[[ Record set open ]]

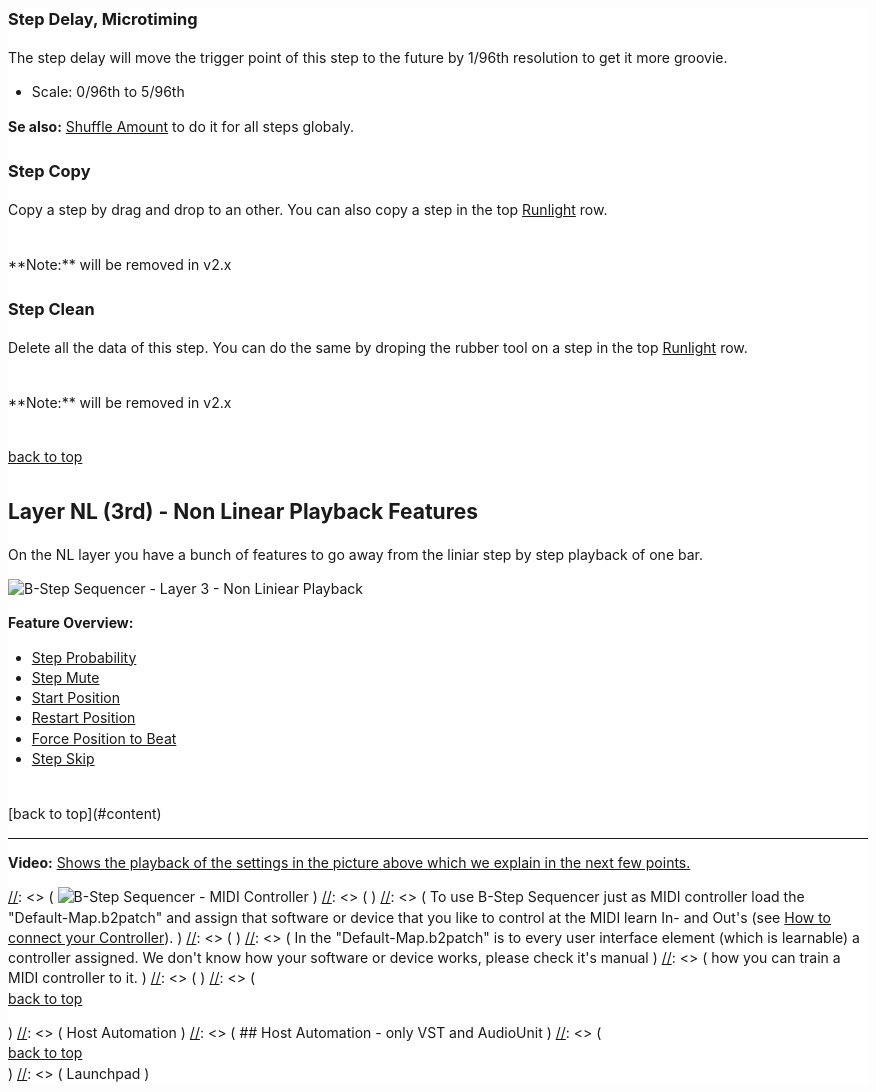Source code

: <a name="layer-2-step-delay"></a>
### Step Delay, Microtiming 

The step delay will move the trigger point of this step to the future by 1/96th resolution to get it more groovie.

* Scale: 0/96th to 5/96th

**Se also:** [Shuffle Amount](#shuffle-amount) to do it for all steps globaly. 

<a name="layer-2-copy"></a>
### Step Copy 

Copy a step by drag and drop to an other. You can also copy a step in the top [Runlight](#runlight) row.

<br />
**Note:** will be removed in v2.x

<a name="layer-2-clean"></a>
### Step Clean 

Delete all the data of this step. You can do the same by droping the rubber tool on a step in the top [Runlight](#runlight) row.

<br />
**Note:** will be removed in v2.x


<br /> [back to top](#content) </div><div class="manual">


[//]: <> ( *********************************************************** )
[//]: <> ( *********************************************************** )
[//]: <> ( Layer 3 )
[//]: <> ( *********************************************************** )
[//]: <> ( *********************************************************** )
<a name="layer-3"></a>
## Layer NL (3rd) - Non Linear Playback Features
On the NL layer you have a bunch of features to go away from the liniar step by step playback of one bar.

![B-Step Sequencer - Layer 3 - Non Liniear Playback](http://b-step.monoplugs.com/manual/images/b-step-sequencer-layers-3.gif)

**Feature Overview:**

* [Step Probability](#layer-3-step-probability) 
* [Step Mute](#layer-3-step-mute) 
* [Start Position](#layer-3-start-position)
* [Restart Position](#layer-3-restart-position)
* [Force Position to Beat](#layer-3-force-position-to-beat)
* [Step Skip](#layer-3-step-skip)

<br />
[back to top](#content)
<hr>

**Video:** <a href="javascript:show_fancy_video('http://www.youtube-nocookie.com/embed/FvzIoAzWPKc?autoplay=1')">Shows the playback of the settings in the picture above which we explain in the next few points.</a>


[//]: <> ( TODO: VST and AU setup )
[//]: <> ( TODO: VST AU compatibility mode. )
[//]: <> ( Quickie )
[//]: <> ( * <a href="https://www.youtube.com/watch?v=x2OG_pUYr64" target="_blank">Video: Using B-Step Sequencer in Bitwig</a> )
[//]: <> ( User Interface )
[//]: <> ( Basic Functions )
[//]: <> ( Global Parameters )
[//]: <> ( Chord Editor )
[//]: <> ( Tools )
[//]: <> ( Multidrag )
[//]: <> ( Master / Slave )
[//]: <> ( Load Save Project )
[//]: <> ( Presets )
[//]: <> ( Groovebox )
[//]: <> ( Shuffle Swing )
[//]: <> ( Runlight )
[//]: <> ( Layers )
[//]: <> ( Layer 2 )
[//]: <> ( Layer 4 )
[//]: <> ( Sequence Groups - Layer 4 )
[//]: <> ( Layer 5 )
[//]: <> ( Layer 6 )
[//]: <> ( Layer 7 )
[//]: <> ( Snapshots Clipboard )
[//]: <> ( Keyboard )
[//]: <> ( MIDI LEARN )
[//]: <> ( AS Controller )
[//]: <> ( ## Use B-Step as MIDI Controller from your iPad or Android Tablet <a name="as-midi-controller"></a> )
[//]: <> ( ![B-Step Sequencer - MIDI Controller](http://b-step.monoplugs.com/manual/images/b-step-sequencer-as-midi-controller.gif) )
[//]: <> ( )
[//]: <> ( To use B-Step Sequencer just as MIDI controller load the "Default-Map.b2patch" and assign that software or device that you like to control at the MIDI learn In- and Out's (see [How to connect your Controller](#midi-learn-connect-controller)). )
[//]: <> ( )
[//]: <> ( In the "Default-Map.b2patch" is to every user interface element (which is learnable) a controller assigned. We don't know how your software or device works, please check it's manual )
[//]: <> ( how you can train a MIDI controller to it. )
[//]: <> ( )
[//]: <> ( <br /> [back to top](#content) </div><div class="manual"> )
[//]: <> ( Host Automation )
[//]: <> ( ## Host Automation - only VST and AudioUnit <a name="automation-parameters"></a> )
[//]: <> ( <br /> [back to top](#content) </div><div class="manual"> )
[//]: <> ( Launchpad )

[[ Record set closed ]]

→ What the exercise asks: Take each line from the records and copy it unchanged, leaving images out.

→ Solution to this exercise:
Source code

: <a name="layer-2-step-delay"></a>
### Step Delay, Microtiming 

The step delay will move the trigger point of this step to the future by 1/96th resolution to get it more groovie.

* Scale: 0/96th to 5/96th

**Se also:** [Shuffle Amount](#shuffle-amount) to do it for all steps globaly. 

<a name="layer-2-copy"></a>
### Step Copy 

Copy a step by drag and drop to an other. You can also copy a step in the top [Runlight](#runlight) row.

<br />
**Note:** will be removed in v2.x

<a name="layer-2-clean"></a>
### Step Clean 

Delete all the data of this step. You can do the same by droping the rubber tool on a step in the top [Runlight](#runlight) row.

<br />
**Note:** will be removed in v2.x


<br /> [back to top](#content) </div><div class="manual">


[//]: <> ( *********************************************************** )
[//]: <> ( *********************************************************** )
[//]: <> ( Layer 3 )
[//]: <> ( *********************************************************** )
[//]: <> ( *********************************************************** )
<a name="layer-3"></a>
## Layer NL (3rd) - Non Linear Playback Features
On the NL layer you have a bunch of features to go away from the liniar step by step playback of one bar.

![B-Step Sequencer - Layer 3 - Non Liniear Playback](http://b-step.monoplugs.com/manual/images/b-step-sequencer-layers-3.gif)

**Feature Overview:**

* [Step Probability](#layer-3-step-probability) 
* [Step Mute](#layer-3-step-mute) 
* [Start Position](#layer-3-start-position)
* [Restart Position](#layer-3-restart-position)
* [Force Position to Beat](#layer-3-force-position-to-beat)
* [Step Skip](#layer-3-step-skip)

<br />
[back to top](#content)
<hr>

**Video:** <a href="javascript:show_fancy_video('http://www.youtube-nocookie.com/embed/FvzIoAzWPKc?autoplay=1')">Shows the playback of the settings in the picture above which we explain in the next few points.</a>


[//]: <> ( TODO: VST and AU setup )
[//]: <> ( TODO: VST AU compatibility mode. )
[//]: <> ( Quickie )
[//]: <> ( * <a href="https://www.youtube.com/watch?v=x2OG_pUYr64" target="_blank">Video: Using B-Step Sequencer in Bitwig</a> )
[//]: <> ( User Interface )
[//]: <> ( Basic Functions )
[//]: <> ( Global Parameters )
[//]: <> ( Chord Editor )
[//]: <> ( Tools )
[//]: <> ( Multidrag )
[//]: <> ( Master / Slave )
[//]: <> ( Load Save Project )
[//]: <> ( Presets )
[//]: <> ( Groovebox )
[//]: <> ( Shuffle Swing )
[//]: <> ( Runlight )
[//]: <> ( Layers )
[//]: <> ( Layer 2 )
[//]: <> ( Layer 4 )
[//]: <> ( Sequence Groups - Layer 4 )
[//]: <> ( Layer 5 )
[//]: <> ( Layer 6 )
[//]: <> ( Layer 7 )
[//]: <> ( Snapshots Clipboard )
[//]: <> ( Keyboard )
[//]: <> ( MIDI LEARN )
[//]: <> ( AS Controller )
[//]: <> ( ## Use B-Step as MIDI Controller from your iPad or Android Tablet <a name="as-midi-controller"></a> )
[//]: <> ( ![B-Step Sequencer - MIDI Controller](http://b-step.monoplugs.com/manual/images/b-step-sequencer-as-midi-controller.gif) )
[//]: <> ( )
[//]: <> ( To use B-Step Sequencer just as MIDI controller load the "Default-Map.b2patch" and assign that software or device that you like to control at the MIDI learn In- and Out's (see [How to connect your Controller](#midi-learn-connect-controller)). )
[//]: <> ( )
[//]: <> ( In the "Default-Map.b2patch" is to every user interface element (which is learnable) a controller assigned. We don't know how your software or device works, please check it's manual )
[//]: <> ( how you can train a MIDI controller to it. )
[//]: <> ( )
[//]: <> ( <br /> [back to top](#content) </div><div class="manual"> )
[//]: <> ( Host Automation )
[//]: <> ( ## Host Automation - only VST and AudioUnit <a name="automation-parameters"></a> )
[//]: <> ( <br /> [back to top](#content) </div><div class="manual"> )
[//]: <> ( Launchpad )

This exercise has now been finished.